Tuesday, June 11, 2013

Flat Water Tuesday: A Novel by Ron Irwin

Flat Water Tuesday: A Novel
When documentary filmmaker Rob Carrey flies back to New York from a shoot in South Africa to salvage his relationship with his lover Caroline Smythe, he unexpectedly finds himself called back to his former boarding school following a heartbreaking tragedy. Despite having long ago buried the memories of the brutal year he spent at the elite Fenton School in Connecticut as a postgraduate rower, Carrey finds that those days now return to haunt him.The Fenton School Boat Club’s top rowing team, called the God Four, is legendary. But the price that they pay for a shot at glory will scar each member of Carrey’s team far into adulthood.

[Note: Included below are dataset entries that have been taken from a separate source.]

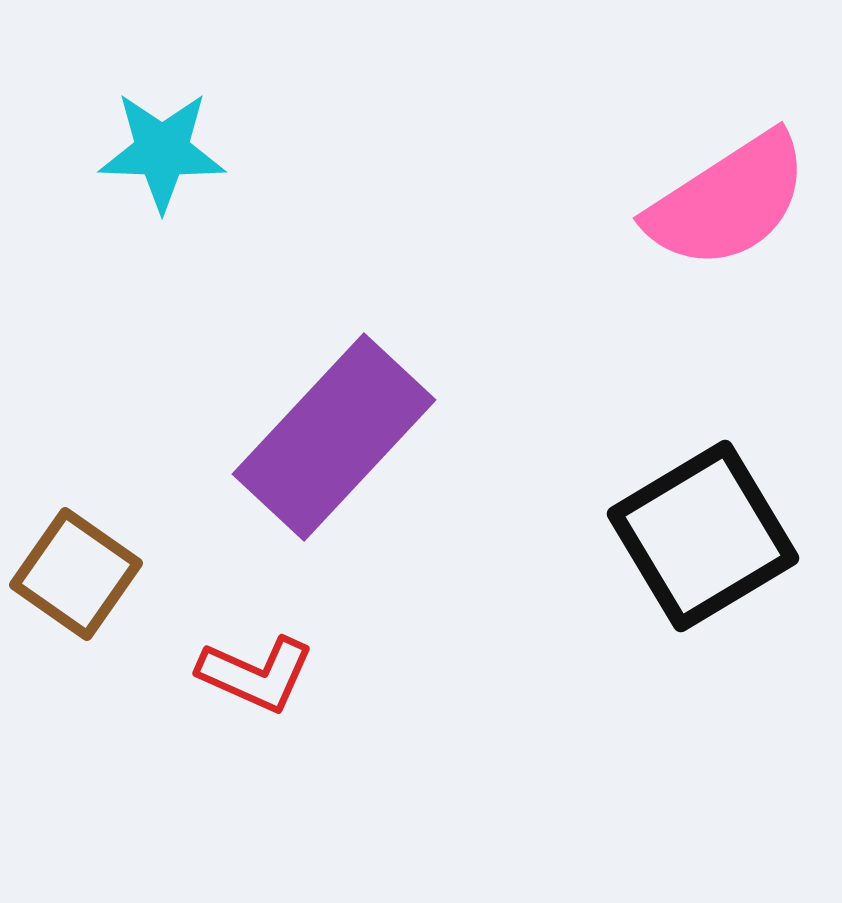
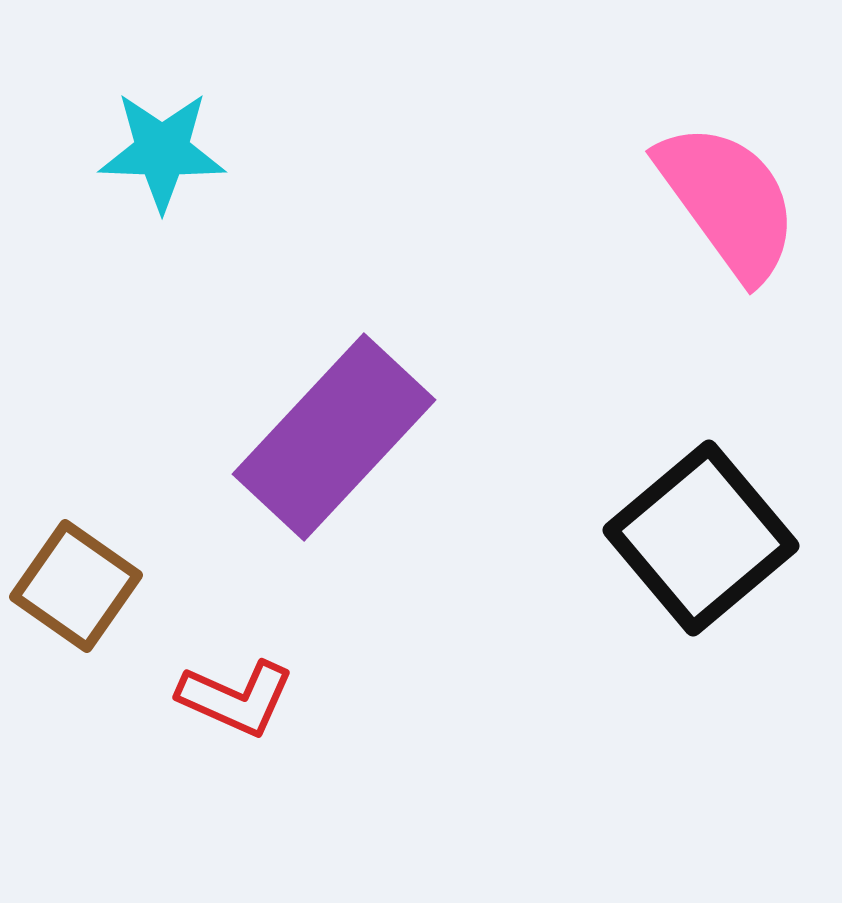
pink semicircle: rotated 93 degrees counterclockwise
black square: moved 2 px left, 2 px down; rotated 9 degrees counterclockwise
brown square: moved 12 px down
red L-shape: moved 20 px left, 24 px down
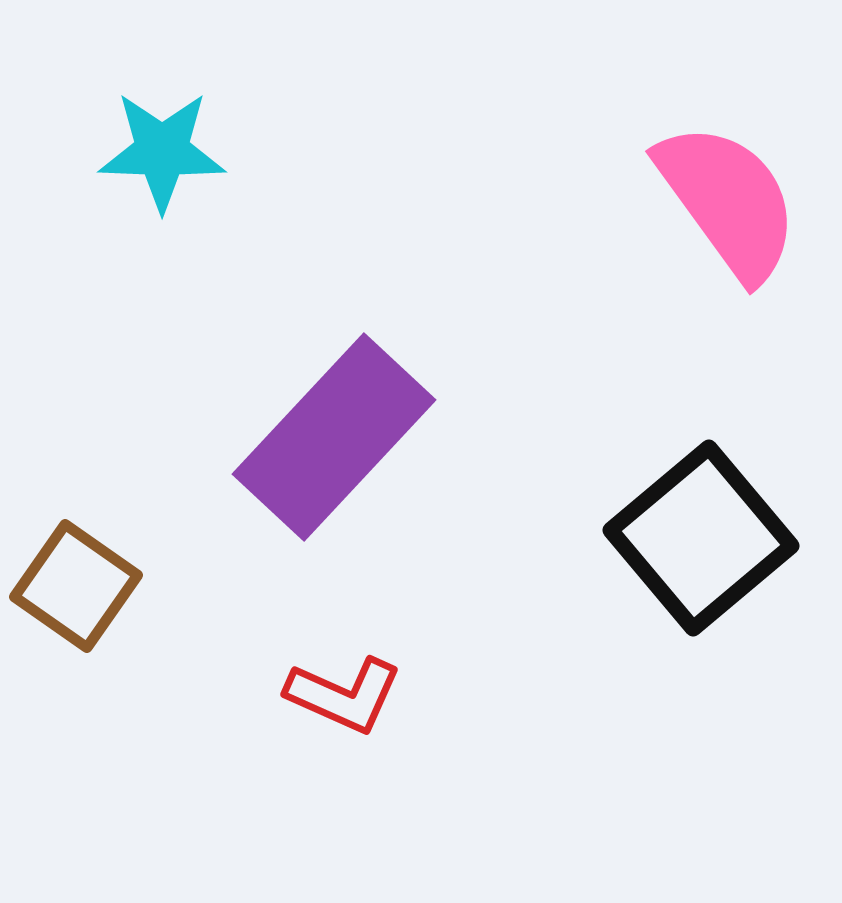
red L-shape: moved 108 px right, 3 px up
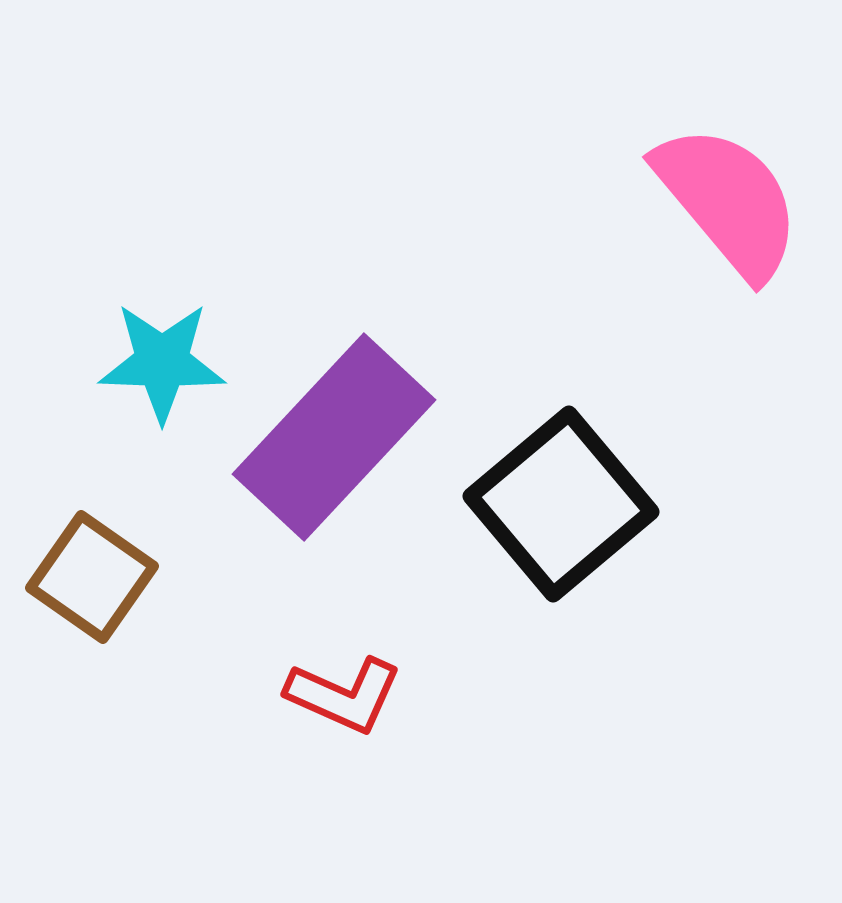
cyan star: moved 211 px down
pink semicircle: rotated 4 degrees counterclockwise
black square: moved 140 px left, 34 px up
brown square: moved 16 px right, 9 px up
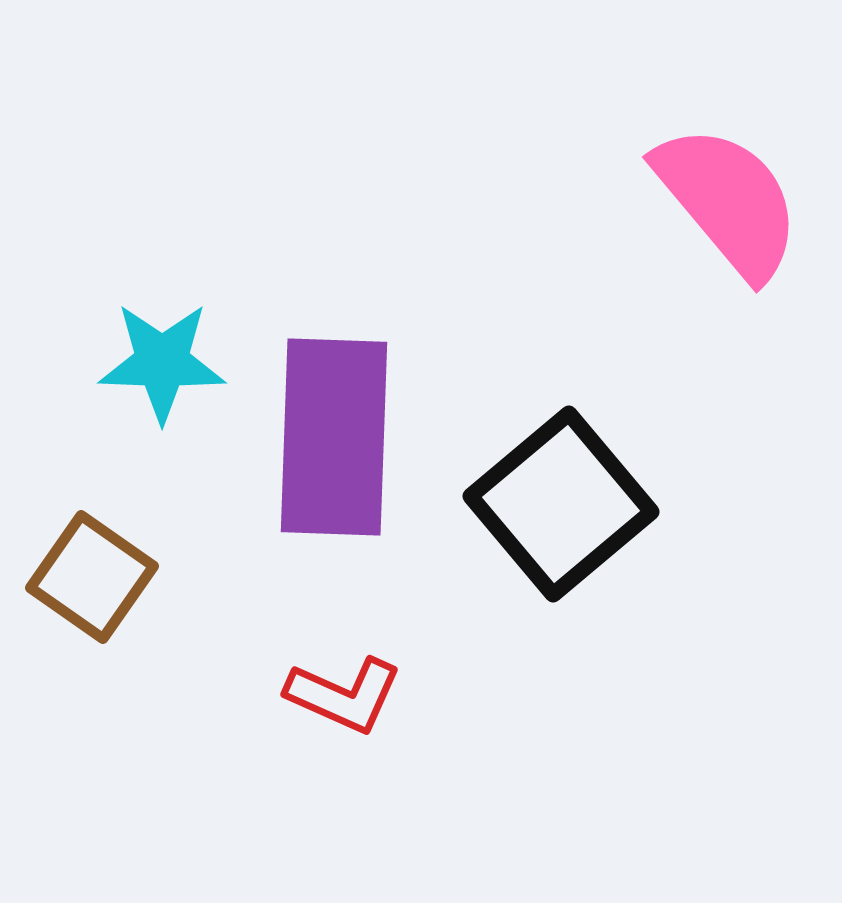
purple rectangle: rotated 41 degrees counterclockwise
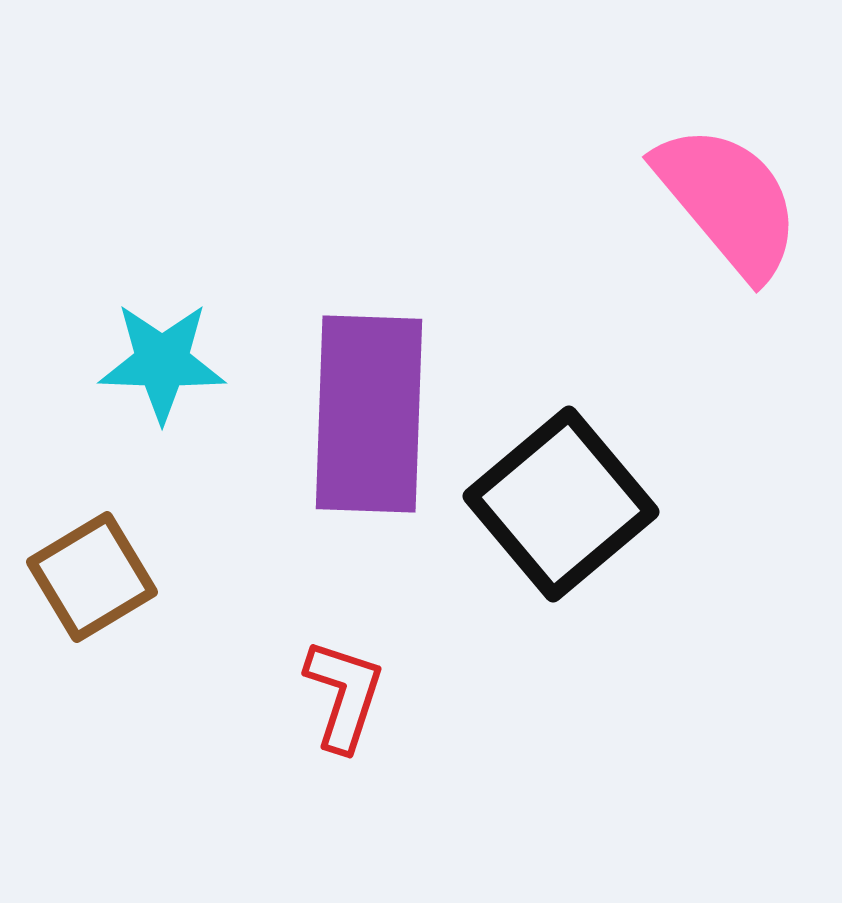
purple rectangle: moved 35 px right, 23 px up
brown square: rotated 24 degrees clockwise
red L-shape: rotated 96 degrees counterclockwise
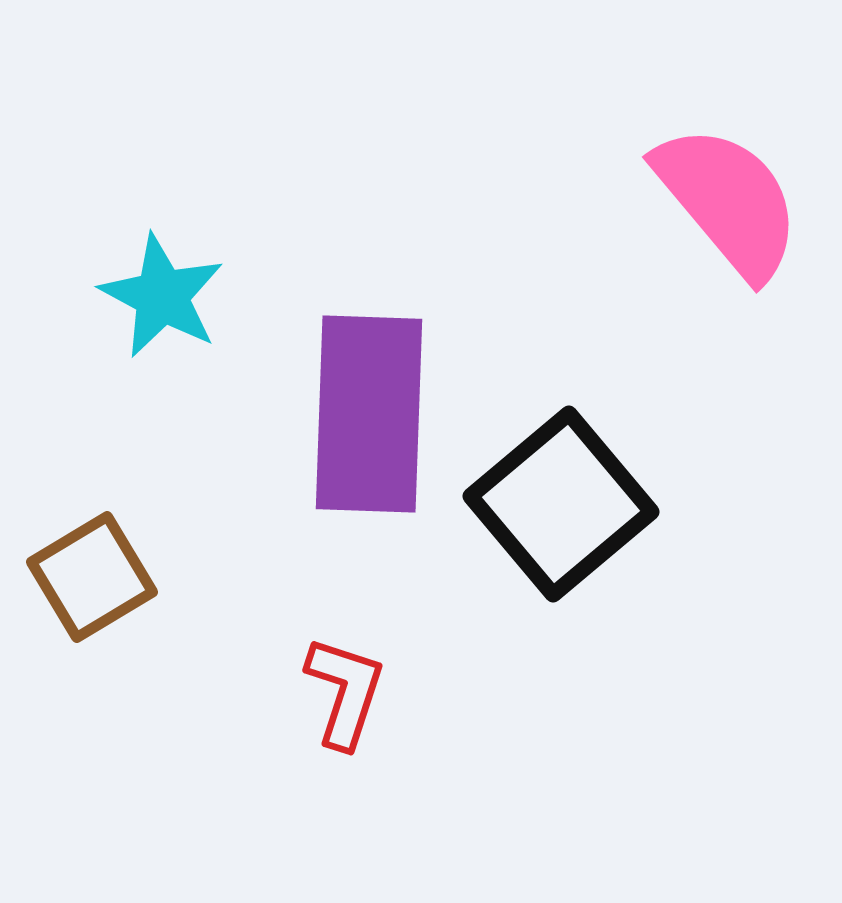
cyan star: moved 66 px up; rotated 26 degrees clockwise
red L-shape: moved 1 px right, 3 px up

Colin Payne, the Massachusetts blue-blood; Jumbo, the good natured giant; John Wadsworth the preppy lawyer-to-be; Ruth Anderson, the Yale-bound coxswain; and Rob Carrey, the scholarship athlete from Niccalsetti, New York — all of them are forever bound to one another by the terrible cost of victory. Over one tumultuous week, Rob Carrey will learn that he cannot leave the past in his wake.


This was a lovely literary novel about a boarding school rowing team who are struck by a tragedy just as they are turning into adults.

The story jumps back and forth from the present to the past as we follow Rob through his life as a documentary film maker. Slowly, we get flashes of the year he spent at boarding school, the author allowing tension to build at a nice pace as we get more and more clues about the impending tragedy. As with any literary novel, character development is the most important thing. Rob is a carefully written narrator, with enough flaws to keep his internal monologue interesting. The other characters, especially Ruth and Connor are also well done. I do wish we’d learned a bit more about the other two, Perry and Wads.

Something that really made this book stand apart from others was the rowing. The author gives such a detailed look at this particular sport, that those sections are some of the more interesting ones. Although it can get a little technical, he makes the rowing experience come alive for the reader, even for someone who knows nothing about the sport.

This is a good choice if you want to read something a bit different.